Em busca de mercados mais promissores, a Ford encerrou a produção de automóveis no Brasil em 2020. Na sequência, a Mercedes-Benz também fechou a sua única fábrica de veículos no Brasil, em Iracemápolis (SP). Mas recentemente foi a vez da Toyota encerrar a produção de autopeças em São Bernardo, no ABC Paulista.

“É um fenômeno muito ligado ao momento político em que nós vivemos. Se não fizermos uma política diferente dessa que temos hoje, com outro olhar para o desenvolvimento econômico e social do país, vamos amargar esse cenário por muito tempo. Não é uma coisa do mercado, simplesmente”, criticou Damasceno.

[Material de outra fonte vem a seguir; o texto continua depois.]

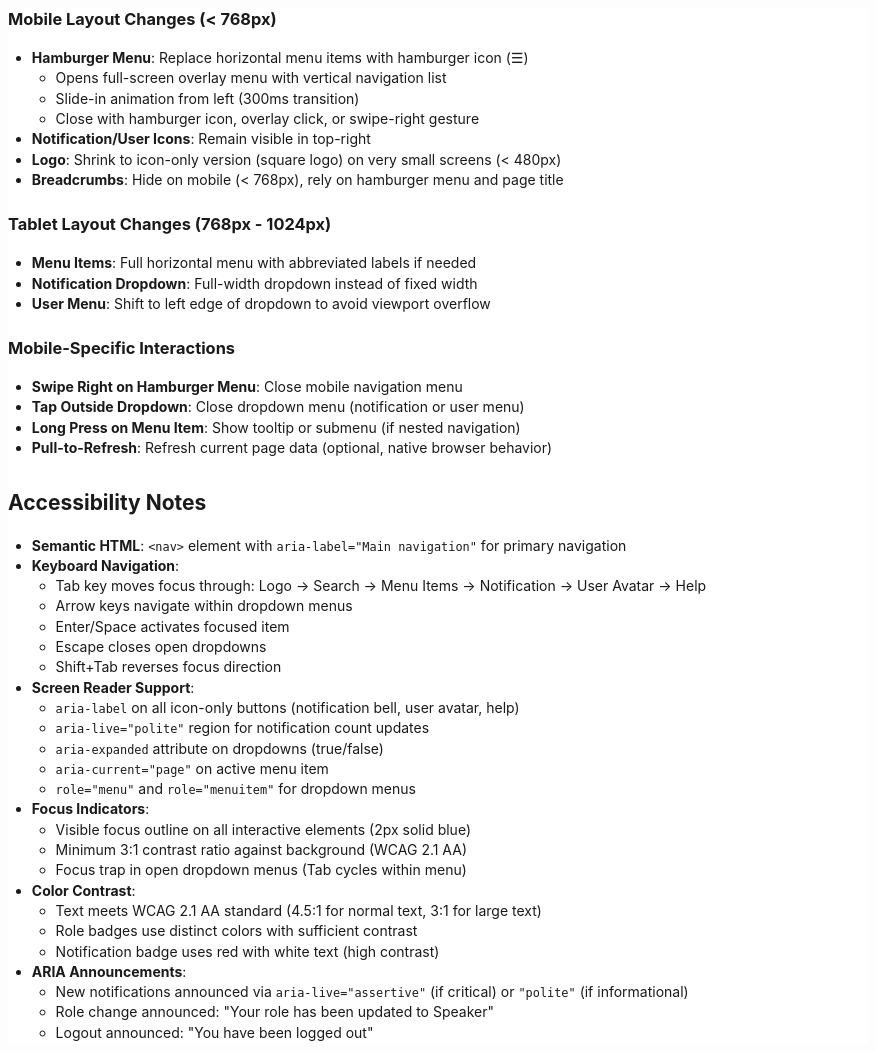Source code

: ### Mobile Layout Changes (< 768px)

- **Hamburger Menu**: Replace horizontal menu items with hamburger icon (☰)
  - Opens full-screen overlay menu with vertical navigation list
  - Slide-in animation from left (300ms transition)
  - Close with hamburger icon, overlay click, or swipe-right gesture
- **Notification/User Icons**: Remain visible in top-right
- **Logo**: Shrink to icon-only version (square logo) on very small screens (< 480px)
- **Breadcrumbs**: Hide on mobile (< 768px), rely on hamburger menu and page title

### Tablet Layout Changes (768px - 1024px)

- **Menu Items**: Full horizontal menu with abbreviated labels if needed
- **Notification Dropdown**: Full-width dropdown instead of fixed width
- **User Menu**: Shift to left edge of dropdown to avoid viewport overflow

### Mobile-Specific Interactions

- **Swipe Right on Hamburger Menu**: Close mobile navigation menu
- **Tap Outside Dropdown**: Close dropdown menu (notification or user menu)
- **Long Press on Menu Item**: Show tooltip or submenu (if nested navigation)
- **Pull-to-Refresh**: Refresh current page data (optional, native browser behavior)

## Accessibility Notes

- **Semantic HTML**: `<nav>` element with `aria-label="Main navigation"` for primary navigation
- **Keyboard Navigation**:
  - Tab key moves focus through: Logo → Search → Menu Items → Notification → User Avatar → Help
  - Arrow keys navigate within dropdown menus
  - Enter/Space activates focused item
  - Escape closes open dropdowns
  - Shift+Tab reverses focus direction
- **Screen Reader Support**:
  - `aria-label` on all icon-only buttons (notification bell, user avatar, help)
  - `aria-live="polite"` region for notification count updates
  - `aria-expanded` attribute on dropdowns (true/false)
  - `aria-current="page"` on active menu item
  - `role="menu"` and `role="menuitem"` for dropdown menus
- **Focus Indicators**:
  - Visible focus outline on all interactive elements (2px solid blue)
  - Minimum 3:1 contrast ratio against background (WCAG 2.1 AA)
  - Focus trap in open dropdown menus (Tab cycles within menu)
- **Color Contrast**:
  - Text meets WCAG 2.1 AA standard (4.5:1 for normal text, 3:1 for large text)
  - Role badges use distinct colors with sufficient contrast
  - Notification badge uses red with white text (high contrast)
- **ARIA Announcements**:
  - New notifications announced via `aria-live="assertive"` (if critical) or `"polite"` (if informational)
  - Role change announced: "Your role has been updated to Speaker"
  - Logout announced: "You have been logged out"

Ele destacou que a produção de automóveis envolve uma cadeia muito mais ampla de fornecedores, na comparação com a produção de motocicletas. As montadoras têm fôlego financeiro e outros mecanismos – como férias coletivas e lay-off”, para reduzir a produção sem apelar para a demissão, num primeiro momento.

Mas não é o caso das pequenas e médias indústrias que fazem parte da cadeia. “Para essas empresas, a primeira medida é fazer a demissão. Então você aumenta a quantidade de desempregados e joga mais trabalhadores para a informalidade”.

Contrapartidas

Nesse sentido, o diretor de políticas industriais dos metalúrgicos cobra uma política industrial com metas de investimento para o setor. Segundo ele, as montadoras devem apresentar “contrapartidas”, como a ampliação do índice de nacionalização dos veículos, e também garantindo os empregos.

“Recentemente o governo federal anunciou a redução do IPI para as montadoras. Agora, qual foi a contrapartida? Teve como contrapartida que não poderia haver demissão, que teria que ter investimento? Ou alguma outra forma de garantir que esses recursos que a sociedade acaba abrindo mão traria algum tipo de de desenvolvimento ao país?. Não teve. Simplesmente desoneraram, sem uma contrapartida”.

Por fim, Damasceno também citou que faltam políticas de crédito para estimular a comercialização de veículos. Em pouco mais de um ano, o Banco Central (BC) promoveu uma elevação brutal na taxa básica de juros. A Selic saiu de 2% ao ano, em fevereiro de 2021, para os atuais 11,75%, uma sucessão de nove altas seguidas. Da mesma maneira, também aumentou o custo do financiamento dos veículos, o que agrava ainda mais a crise no setor.